WHAT IS REQUIRED >>
Below is some data. Retype exactly the lines starting at the one with "8: (663, 198, 29.08)" and ending at the one with "52: (948, 543, 8.10)".

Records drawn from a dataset

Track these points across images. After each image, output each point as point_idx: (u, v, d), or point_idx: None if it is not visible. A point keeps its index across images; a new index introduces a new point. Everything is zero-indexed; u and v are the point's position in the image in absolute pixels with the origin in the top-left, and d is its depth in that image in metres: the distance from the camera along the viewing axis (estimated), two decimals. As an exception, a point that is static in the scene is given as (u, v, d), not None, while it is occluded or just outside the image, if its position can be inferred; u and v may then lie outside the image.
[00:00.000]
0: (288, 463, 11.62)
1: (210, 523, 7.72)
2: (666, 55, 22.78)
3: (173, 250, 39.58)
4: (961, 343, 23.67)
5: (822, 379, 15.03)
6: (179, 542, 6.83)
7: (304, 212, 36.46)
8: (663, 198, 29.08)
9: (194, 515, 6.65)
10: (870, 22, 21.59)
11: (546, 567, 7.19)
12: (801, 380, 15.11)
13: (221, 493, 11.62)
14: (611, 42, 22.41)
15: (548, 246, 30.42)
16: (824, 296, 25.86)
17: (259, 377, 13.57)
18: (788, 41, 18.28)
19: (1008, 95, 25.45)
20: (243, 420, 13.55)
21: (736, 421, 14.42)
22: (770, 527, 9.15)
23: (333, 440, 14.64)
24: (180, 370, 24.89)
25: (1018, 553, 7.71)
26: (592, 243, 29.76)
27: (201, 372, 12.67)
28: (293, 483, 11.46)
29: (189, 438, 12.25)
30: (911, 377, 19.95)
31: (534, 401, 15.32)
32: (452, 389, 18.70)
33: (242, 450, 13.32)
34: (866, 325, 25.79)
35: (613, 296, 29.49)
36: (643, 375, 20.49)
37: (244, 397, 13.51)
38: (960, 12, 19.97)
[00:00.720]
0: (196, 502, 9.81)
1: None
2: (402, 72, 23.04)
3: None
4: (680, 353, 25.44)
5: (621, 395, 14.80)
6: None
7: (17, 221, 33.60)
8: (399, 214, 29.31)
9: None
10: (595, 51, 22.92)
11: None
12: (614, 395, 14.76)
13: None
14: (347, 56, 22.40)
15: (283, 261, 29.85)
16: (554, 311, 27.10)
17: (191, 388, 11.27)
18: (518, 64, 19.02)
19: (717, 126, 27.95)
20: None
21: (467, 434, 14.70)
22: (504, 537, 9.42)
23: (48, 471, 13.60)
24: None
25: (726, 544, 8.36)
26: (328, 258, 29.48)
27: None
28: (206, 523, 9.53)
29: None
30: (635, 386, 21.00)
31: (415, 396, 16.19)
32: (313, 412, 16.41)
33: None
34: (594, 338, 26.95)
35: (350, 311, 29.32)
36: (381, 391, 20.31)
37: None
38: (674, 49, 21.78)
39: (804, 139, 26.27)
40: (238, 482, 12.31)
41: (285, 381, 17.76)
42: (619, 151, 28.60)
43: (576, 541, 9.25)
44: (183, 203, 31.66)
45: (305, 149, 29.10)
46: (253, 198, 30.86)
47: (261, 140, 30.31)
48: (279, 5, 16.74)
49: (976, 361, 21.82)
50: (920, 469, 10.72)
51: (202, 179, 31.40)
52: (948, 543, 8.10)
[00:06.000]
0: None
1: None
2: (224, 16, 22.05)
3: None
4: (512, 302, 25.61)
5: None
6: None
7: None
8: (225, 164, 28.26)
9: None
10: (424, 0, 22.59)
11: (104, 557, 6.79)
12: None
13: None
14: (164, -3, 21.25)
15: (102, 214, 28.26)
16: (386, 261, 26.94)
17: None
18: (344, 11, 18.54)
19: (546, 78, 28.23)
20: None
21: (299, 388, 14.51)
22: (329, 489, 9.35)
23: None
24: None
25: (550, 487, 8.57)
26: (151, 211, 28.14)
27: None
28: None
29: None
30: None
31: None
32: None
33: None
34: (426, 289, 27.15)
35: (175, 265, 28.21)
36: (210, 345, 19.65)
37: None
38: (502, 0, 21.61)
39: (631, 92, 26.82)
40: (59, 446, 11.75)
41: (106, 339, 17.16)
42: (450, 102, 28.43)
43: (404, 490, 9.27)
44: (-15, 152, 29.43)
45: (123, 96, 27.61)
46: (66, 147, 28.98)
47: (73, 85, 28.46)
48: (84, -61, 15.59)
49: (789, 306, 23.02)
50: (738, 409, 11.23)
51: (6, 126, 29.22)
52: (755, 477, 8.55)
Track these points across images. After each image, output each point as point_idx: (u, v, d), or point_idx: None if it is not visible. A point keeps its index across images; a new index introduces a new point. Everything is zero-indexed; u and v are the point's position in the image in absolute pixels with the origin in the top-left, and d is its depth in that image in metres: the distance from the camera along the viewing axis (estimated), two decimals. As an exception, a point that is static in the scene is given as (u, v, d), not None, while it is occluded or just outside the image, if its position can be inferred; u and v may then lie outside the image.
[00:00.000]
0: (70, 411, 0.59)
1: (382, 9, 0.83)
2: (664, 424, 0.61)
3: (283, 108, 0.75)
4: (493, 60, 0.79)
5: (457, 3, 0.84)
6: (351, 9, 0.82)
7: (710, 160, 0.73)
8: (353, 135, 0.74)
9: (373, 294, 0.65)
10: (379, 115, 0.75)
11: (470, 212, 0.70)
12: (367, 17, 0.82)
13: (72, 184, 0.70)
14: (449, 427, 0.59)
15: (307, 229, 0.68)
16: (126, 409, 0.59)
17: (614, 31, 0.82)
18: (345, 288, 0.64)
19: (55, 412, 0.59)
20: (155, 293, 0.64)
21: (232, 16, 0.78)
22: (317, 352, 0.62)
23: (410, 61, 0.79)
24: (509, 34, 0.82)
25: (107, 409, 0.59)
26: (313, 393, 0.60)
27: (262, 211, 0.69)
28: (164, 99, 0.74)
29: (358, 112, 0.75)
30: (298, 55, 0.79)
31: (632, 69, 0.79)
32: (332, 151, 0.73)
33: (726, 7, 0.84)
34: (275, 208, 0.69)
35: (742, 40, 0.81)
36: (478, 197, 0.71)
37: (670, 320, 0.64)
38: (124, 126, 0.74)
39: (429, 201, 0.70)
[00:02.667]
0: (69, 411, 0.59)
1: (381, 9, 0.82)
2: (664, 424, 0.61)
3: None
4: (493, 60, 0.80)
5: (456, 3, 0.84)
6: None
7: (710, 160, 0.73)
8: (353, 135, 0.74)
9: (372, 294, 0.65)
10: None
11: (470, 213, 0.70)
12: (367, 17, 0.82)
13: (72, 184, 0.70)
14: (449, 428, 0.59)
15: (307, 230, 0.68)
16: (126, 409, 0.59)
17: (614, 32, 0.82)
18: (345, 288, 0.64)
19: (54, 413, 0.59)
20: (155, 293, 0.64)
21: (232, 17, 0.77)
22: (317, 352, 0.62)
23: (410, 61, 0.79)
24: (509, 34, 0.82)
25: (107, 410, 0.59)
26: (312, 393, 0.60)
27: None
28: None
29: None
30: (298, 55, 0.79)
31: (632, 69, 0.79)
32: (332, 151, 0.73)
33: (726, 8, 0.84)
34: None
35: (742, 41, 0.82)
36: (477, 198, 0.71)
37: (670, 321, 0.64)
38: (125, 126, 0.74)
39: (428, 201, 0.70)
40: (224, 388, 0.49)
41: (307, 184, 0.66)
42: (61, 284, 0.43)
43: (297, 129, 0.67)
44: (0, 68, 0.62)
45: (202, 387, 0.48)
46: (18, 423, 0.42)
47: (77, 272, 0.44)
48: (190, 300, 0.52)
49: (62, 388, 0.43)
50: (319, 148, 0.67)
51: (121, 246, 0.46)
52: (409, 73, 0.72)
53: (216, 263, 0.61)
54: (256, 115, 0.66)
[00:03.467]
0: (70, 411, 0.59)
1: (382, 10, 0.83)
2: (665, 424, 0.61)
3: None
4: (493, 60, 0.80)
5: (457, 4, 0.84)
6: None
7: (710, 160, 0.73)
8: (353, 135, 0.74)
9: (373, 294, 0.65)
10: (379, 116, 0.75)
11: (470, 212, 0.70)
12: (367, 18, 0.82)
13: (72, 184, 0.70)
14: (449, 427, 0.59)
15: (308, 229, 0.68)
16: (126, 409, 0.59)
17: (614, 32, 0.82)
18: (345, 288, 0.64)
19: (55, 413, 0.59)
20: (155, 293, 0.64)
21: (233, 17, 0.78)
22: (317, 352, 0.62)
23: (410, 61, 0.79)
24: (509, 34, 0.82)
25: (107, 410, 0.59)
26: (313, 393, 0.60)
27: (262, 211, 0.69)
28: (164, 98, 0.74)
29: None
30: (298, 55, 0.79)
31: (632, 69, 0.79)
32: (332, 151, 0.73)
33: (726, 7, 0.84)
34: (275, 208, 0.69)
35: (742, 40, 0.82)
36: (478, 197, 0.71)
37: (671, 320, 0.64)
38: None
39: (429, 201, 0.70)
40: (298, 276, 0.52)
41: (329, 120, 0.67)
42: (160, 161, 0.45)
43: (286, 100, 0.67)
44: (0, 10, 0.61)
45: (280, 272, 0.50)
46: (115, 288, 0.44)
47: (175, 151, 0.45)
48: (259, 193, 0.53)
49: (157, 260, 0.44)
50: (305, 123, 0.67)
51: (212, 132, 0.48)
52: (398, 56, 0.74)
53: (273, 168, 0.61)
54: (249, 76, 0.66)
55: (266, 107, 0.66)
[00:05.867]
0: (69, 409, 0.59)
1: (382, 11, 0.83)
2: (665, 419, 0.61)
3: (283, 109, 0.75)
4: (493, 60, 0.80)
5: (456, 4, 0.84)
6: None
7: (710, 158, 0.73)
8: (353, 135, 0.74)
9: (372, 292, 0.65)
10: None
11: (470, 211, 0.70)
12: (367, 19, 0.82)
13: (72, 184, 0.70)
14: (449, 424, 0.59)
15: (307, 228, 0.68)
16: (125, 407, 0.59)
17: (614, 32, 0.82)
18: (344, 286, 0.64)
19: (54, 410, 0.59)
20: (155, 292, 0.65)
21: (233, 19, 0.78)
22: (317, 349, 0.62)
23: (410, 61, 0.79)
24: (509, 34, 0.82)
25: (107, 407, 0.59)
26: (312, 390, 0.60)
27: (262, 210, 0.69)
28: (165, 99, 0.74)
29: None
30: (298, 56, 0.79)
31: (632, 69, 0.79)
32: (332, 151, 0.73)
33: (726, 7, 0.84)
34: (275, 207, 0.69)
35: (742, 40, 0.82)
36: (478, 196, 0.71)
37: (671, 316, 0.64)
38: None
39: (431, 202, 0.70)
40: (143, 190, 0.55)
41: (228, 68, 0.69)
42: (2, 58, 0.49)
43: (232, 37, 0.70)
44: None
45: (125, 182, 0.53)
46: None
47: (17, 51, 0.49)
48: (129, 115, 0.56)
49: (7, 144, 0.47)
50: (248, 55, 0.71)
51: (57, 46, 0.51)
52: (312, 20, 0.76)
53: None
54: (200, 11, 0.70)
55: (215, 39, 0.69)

SOLUTION TO THIS EXERCISE >>
8: (663, 198, 29.08)
9: (194, 515, 6.65)
10: (870, 22, 21.59)
11: (546, 567, 7.19)
12: (801, 380, 15.11)
13: (221, 493, 11.62)
14: (611, 42, 22.41)
15: (548, 246, 30.42)
16: (824, 296, 25.86)
17: (259, 377, 13.57)
18: (788, 41, 18.28)
19: (1008, 95, 25.45)
20: (243, 420, 13.55)
21: (736, 421, 14.42)
22: (770, 527, 9.15)
23: (333, 440, 14.64)
24: (180, 370, 24.89)
25: (1018, 553, 7.71)
26: (592, 243, 29.76)
27: (201, 372, 12.67)
28: (293, 483, 11.46)
29: (189, 438, 12.25)
30: (911, 377, 19.95)
31: (534, 401, 15.32)
32: (452, 389, 18.70)
33: (242, 450, 13.32)
34: (866, 325, 25.79)
35: (613, 296, 29.49)
36: (643, 375, 20.49)
37: (244, 397, 13.51)
38: (960, 12, 19.97)
[00:00.720]
0: (196, 502, 9.81)
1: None
2: (402, 72, 23.04)
3: None
4: (680, 353, 25.44)
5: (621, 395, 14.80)
6: None
7: (17, 221, 33.60)
8: (399, 214, 29.31)
9: None
10: (595, 51, 22.92)
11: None
12: (614, 395, 14.76)
13: None
14: (347, 56, 22.40)
15: (283, 261, 29.85)
16: (554, 311, 27.10)
17: (191, 388, 11.27)
18: (518, 64, 19.02)
19: (717, 126, 27.95)
20: None
21: (467, 434, 14.70)
22: (504, 537, 9.42)
23: (48, 471, 13.60)
24: None
25: (726, 544, 8.36)
26: (328, 258, 29.48)
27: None
28: (206, 523, 9.53)
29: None
30: (635, 386, 21.00)
31: (415, 396, 16.19)
32: (313, 412, 16.41)
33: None
34: (594, 338, 26.95)
35: (350, 311, 29.32)
36: (381, 391, 20.31)
37: None
38: (674, 49, 21.78)
39: (804, 139, 26.27)
40: (238, 482, 12.31)
41: (285, 381, 17.76)
42: (619, 151, 28.60)
43: (576, 541, 9.25)
44: (183, 203, 31.66)
45: (305, 149, 29.10)
46: (253, 198, 30.86)
47: (261, 140, 30.31)
48: (279, 5, 16.74)
49: (976, 361, 21.82)
50: (920, 469, 10.72)
51: (202, 179, 31.40)
52: (948, 543, 8.10)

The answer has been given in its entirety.